I came to my studies hopelessly tired, and always hungry. The quiet order of the school, however, helped my mind to focus; and I made such a violent effort that at the end of the first year I was awarded a very small scholarship to cover the cost of books and fees for the following year. At the end of the second year, if I passed the examinations, I was to move on to a Senior Evening Institute. There the cost of books would be greater; and I had moments of panic while I waited for the results of the examinations, wondering what I would do if I did not win a scholarship this time. And even worse, what would be my fate if I failed the examination itself? My only hope would be gone.

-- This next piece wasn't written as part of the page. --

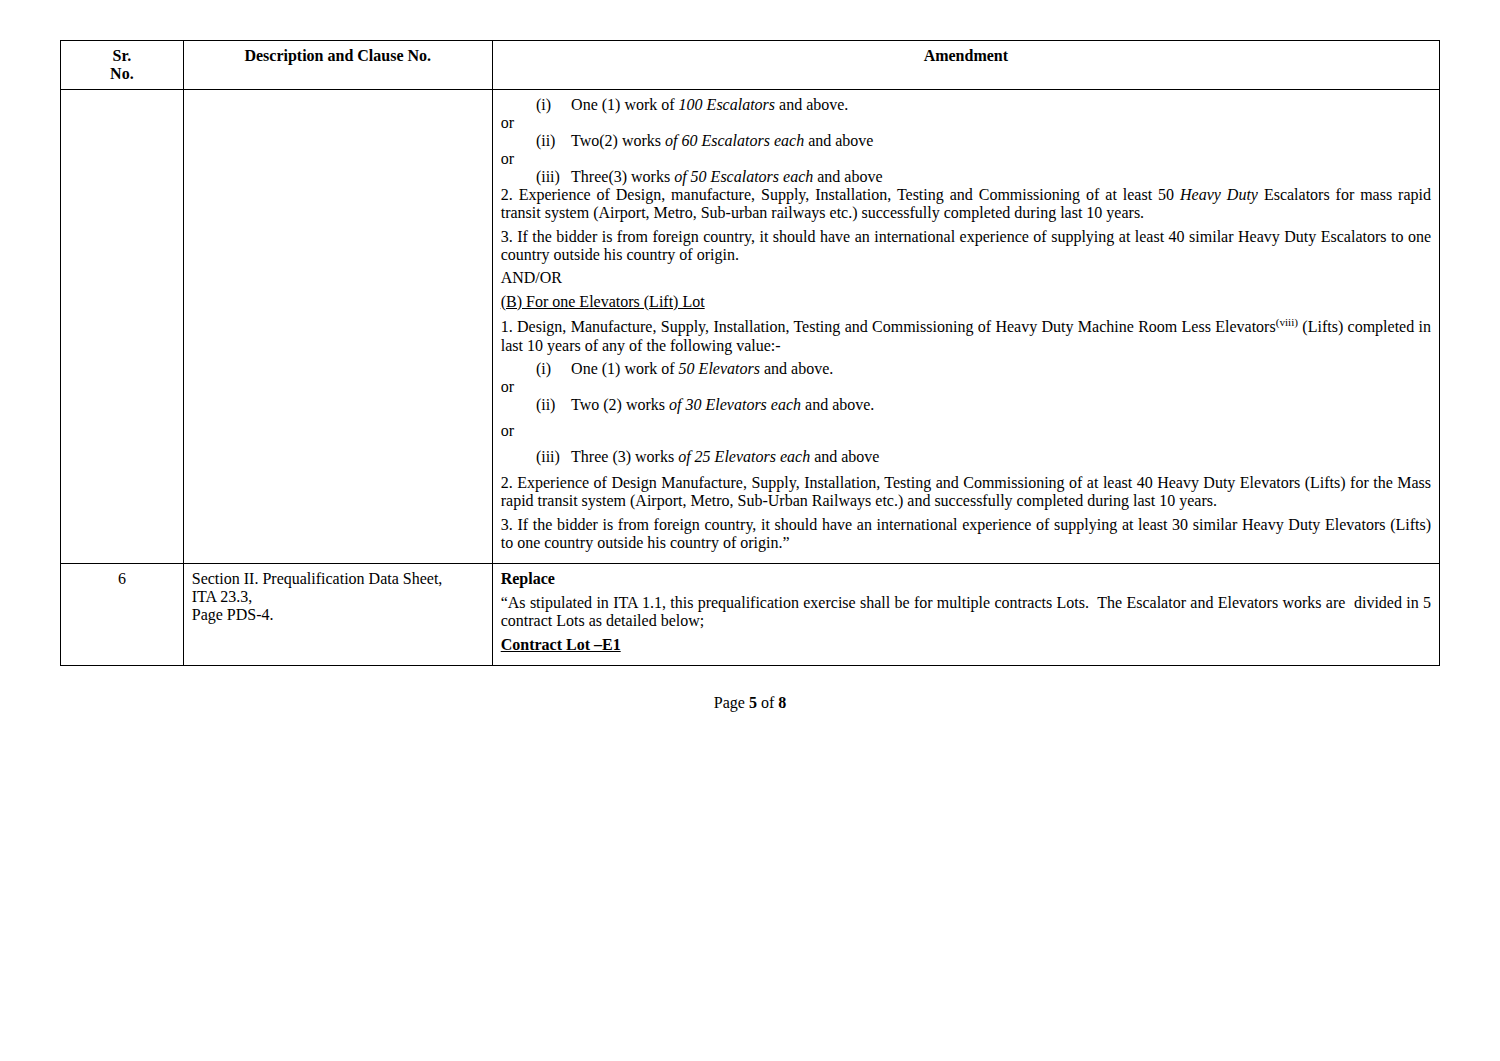| Sr. No. | Description and Clause No. | Amendment |
| --- | --- | --- |
| | | (i) One (1) work of 100 Escalators and above. or (ii) Two(2) works of 60 Escalators each and above or (iii) Three(3) works of 50 Escalators each and above 2. Experience of Design, manufacture, Supply, Installation, Testing and Commissioning of at least 50 Heavy Duty Escalators for mass rapid transit system (Airport, Metro, Sub-urban railways etc.) successfully completed during last 10 years. 3. If the bidder is from foreign country, it should have an international experience of supplying at least 40 similar Heavy Duty Escalators to one country outside his country of origin. AND/OR (B) For one Elevators (Lift) Lot 1. Design, Manufacture, Supply, Installation, Testing and Commissioning of Heavy Duty Machine Room Less Elevators (viii) (Lifts) completed in last 10 years of any of the following value:- (i) One (1) work of 50 Elevators and above. or (ii) Two (2) works of 30 Elevators each and above. or (iii) Three (3) works of 25 Elevators each and above 2. Experience of Design Manufacture, Supply, Installation, Testing and Commissioning of at least 40 Heavy Duty Elevators (Lifts) for the Mass rapid transit system (Airport, Metro, Sub-Urban Railways etc.) and successfully completed during last 10 years. 3. If the bidder is from foreign country, it should have an international experience of supplying at least 30 similar Heavy Duty Elevators (Lifts) to one country outside his country of origin.” |
| 6 | Section II. Prequalification Data Sheet, ITA 23.3, Page PDS-4. | Replace “As stipulated in ITA 1.1, this prequalification exercise shall be for multiple contracts Lots. The Escalator and Elevators works are divided in 5 contract Lots as detailed below; Contract Lot –E1 |
Page 5 of 8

With the exception of Baby Edward, who was still too young, the children had been sent to a local church school as soon as they reached the proper age. They attended with reasonable regularity. If I
was ill, Fiona was kept at home to help, but the boys never were. I resented this blatant discrimination. Why, I often argued, was so little attention given to Fiona’s and my future? A lot of anxious talk went on about careers – never jobs – for the boys. Could not girls have careers? My parents thought such remarks were funny, and they laughed. Girls got married, they said.
At night school, the other girls were talking hopefully of getting jobs as shorthand typists or as book-keepers, and some of them were already at work in shops and offices. They did not seem to be counting on having a husband to keep them, and yet they were all much prettier than me.
I used to watch them as they filed into class, usually dressed in hand-knitted jumpers and dark skirts, rayon stockings and high-heeled court shoes. Their hair was always neatly cut and sometimes Marcel waved. They used powder and lipstick generously and some of them, I noted wistfully, had necklaces, bracelets or rings.
I knew that unless a miracle occurred, I would never manage to look as nice as they did. What chance would I have of employment, even if my parents allowed me to apply for jobs? Just to get rid of the vermin on me would be a heavy task for a Fairy Godmother.